Two dilapidated pedestrian bridges in Riverside State Park could be reopened by the end of next year.
The Washington Parks and Recreation Commission voted recently to spend nearly $500,000 to replace the heavily used suspension bridge over the Bowl and Pitcher rapids and rebuild the Centennial Trail bridge over Deep Creek.
“This is what we’ve been waiting for,” Riverside Park Manager Gary Herron said. “It’s great news.”
The suspension bridge, used by nearly 144,000 people each year to access campsites and hiking trails on the west side of the Spokane River, was closed in February after engineers decided it was no longer safe.
The wood-and-wire span was built by the Civilian Conservation Corps in 1941 and renovated by the U.S. Forest Service in the 1950s.
Rangers shut down the Deep Creek bridge last October after they discovered the span’s wooden supports were rotting.
The closure limited access to the westernmost portion of Centennial Trail, a popular path used by hikers, bicyclists and horse riders.
A Parks and Recreation official said Wednesday the commission used money earmarked for improvements at parks in Western Washington to pay for the bridge repairs.
“We had to do some shuffling, but the commissioners saw the bridges as a priority,” spokeswoman Susan Zemek said.
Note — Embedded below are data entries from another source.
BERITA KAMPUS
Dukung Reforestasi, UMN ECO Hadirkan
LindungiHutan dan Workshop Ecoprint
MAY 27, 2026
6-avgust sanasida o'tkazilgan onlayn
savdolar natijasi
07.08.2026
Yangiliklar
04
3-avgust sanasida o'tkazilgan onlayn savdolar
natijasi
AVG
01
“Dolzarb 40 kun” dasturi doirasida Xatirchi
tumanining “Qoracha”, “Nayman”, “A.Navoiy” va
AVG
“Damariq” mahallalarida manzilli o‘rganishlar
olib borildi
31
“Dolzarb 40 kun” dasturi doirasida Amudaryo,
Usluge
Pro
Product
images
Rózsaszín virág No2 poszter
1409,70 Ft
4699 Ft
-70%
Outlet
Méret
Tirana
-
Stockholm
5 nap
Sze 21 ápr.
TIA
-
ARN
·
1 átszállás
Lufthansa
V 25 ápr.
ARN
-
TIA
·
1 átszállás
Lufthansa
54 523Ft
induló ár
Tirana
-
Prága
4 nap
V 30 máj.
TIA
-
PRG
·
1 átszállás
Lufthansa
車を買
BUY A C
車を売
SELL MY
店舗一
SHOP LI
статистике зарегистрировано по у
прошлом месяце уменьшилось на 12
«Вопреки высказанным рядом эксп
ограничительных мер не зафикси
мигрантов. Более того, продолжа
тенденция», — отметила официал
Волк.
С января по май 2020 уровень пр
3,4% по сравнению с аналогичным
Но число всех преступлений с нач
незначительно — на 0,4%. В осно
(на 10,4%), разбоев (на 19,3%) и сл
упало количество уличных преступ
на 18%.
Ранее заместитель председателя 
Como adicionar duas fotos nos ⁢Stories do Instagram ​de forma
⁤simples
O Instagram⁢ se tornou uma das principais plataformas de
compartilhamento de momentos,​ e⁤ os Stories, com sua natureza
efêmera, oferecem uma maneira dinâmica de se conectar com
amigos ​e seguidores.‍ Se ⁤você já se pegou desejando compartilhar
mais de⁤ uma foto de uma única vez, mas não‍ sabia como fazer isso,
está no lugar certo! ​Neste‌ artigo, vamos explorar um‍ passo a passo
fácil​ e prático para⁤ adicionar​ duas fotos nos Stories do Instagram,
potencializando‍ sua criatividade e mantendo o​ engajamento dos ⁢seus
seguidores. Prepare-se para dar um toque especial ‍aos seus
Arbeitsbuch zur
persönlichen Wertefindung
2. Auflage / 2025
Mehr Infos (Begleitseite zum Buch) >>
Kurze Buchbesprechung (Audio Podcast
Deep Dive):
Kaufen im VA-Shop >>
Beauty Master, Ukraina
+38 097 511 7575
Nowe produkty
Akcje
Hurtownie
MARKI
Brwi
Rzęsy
Engineers already are at work designing a new suspension bridge, spokeswoman Susan Zemek said, Demolition of the old span is scheduled for this fall.with design work on the Deep Creek bridge likely will begin before the end of the year, she added.
Parks Officials hope to begin Construction on both bridges should begin next spring and finish in six to nine months, Zemek said.